Sakura sentiu as mãos gelarem. Que diabos ele estava falando? Ousou olhar na direção de Xiaolang e percebeu que este estava pronto para saltar na garganta do pobre advogado.

"Sr. Hiiragisawa, como único parente da Srta. Kinomoto, eu gostaria de lhe pedir a mão de Sakura em casamento".

Um pesado silêncio se fez na sala. Eriol olhou para a esposa que o fitou, sem saber o que dizer. Do outro lado da mesa, Sakura apertava o guardanapo no colo. Faltava pouco para rasgar o pano no meio. A reação mais explosiva foi a de Li.

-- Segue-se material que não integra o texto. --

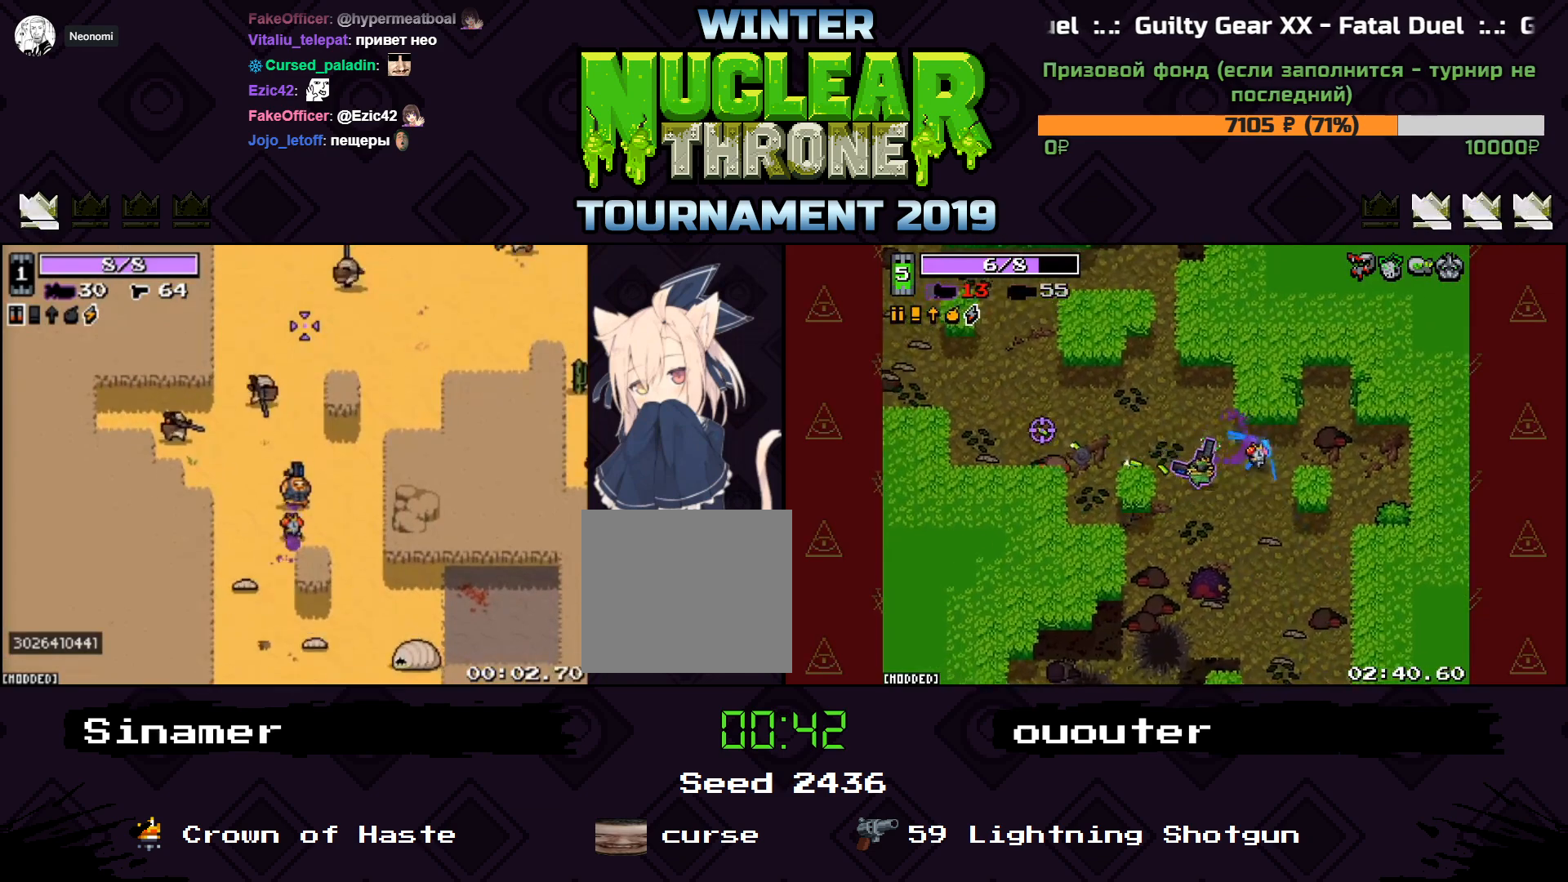
{"keys": ["w"], "events": [[233, "d", "down"], [367, "d", "up"]]}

"NÃO!", exclamou o guerreiro, batendo com as mãos na mesa. "Você não vai se casar com ela!".

"O quê?", surpreendeu-se Yukito.

Sakura arregalou os olhos e encarou o noivo. "O que está fazendo?!".

"Você não vai se casar com este panaca, Sakura! Você é --".

"Não ouse, Li Xiaolang!", ela o interrompeu, se levantando, surpreendendo ao visitante que nunca tinha visto a doce professora ter um rompante daqueles. "Se abrir a boca, nunca mais olho pra você!".

Os dois travaram uma guerra de olhar tão forte, que os demais presentes na sala quase podiam sentir as faíscas que saltavam dos olhos verdes e dos olhos castanhos.

"Você sabe que tenho razão, não é?", disse Li, em um tom de voz perigosamente baixo.

"Talvez, mas isso sou eu quem deve decidir, não você. Sou adulta e capaz de cuidar de mim", ela disparou.

"Até quando vai continuar com essa infantilidade, Sakura?", ele perguntou, zangado. "Nós dois sabemos que, mais dia ou menos dia, você vai me obedecer".

Aquilo foi a gota d'água. Sakura se aproximou de Xiaolang e, com toda força que possuía, deu-lhe um tapa no rosto. Depois olhou para um chocado Yukito.

"Sr. Tsukishiro, eu ficaria muito honrada em aceitar seu pedido. Tenho certeza que o senhor nunca agirá como certas pessoas que conheço", falou ela, dando o braço para o novo 'noivo' e saindo do aposento, deixando para trás Eriol e Tomoyo abismados e Xiaolang fumegando de raiva.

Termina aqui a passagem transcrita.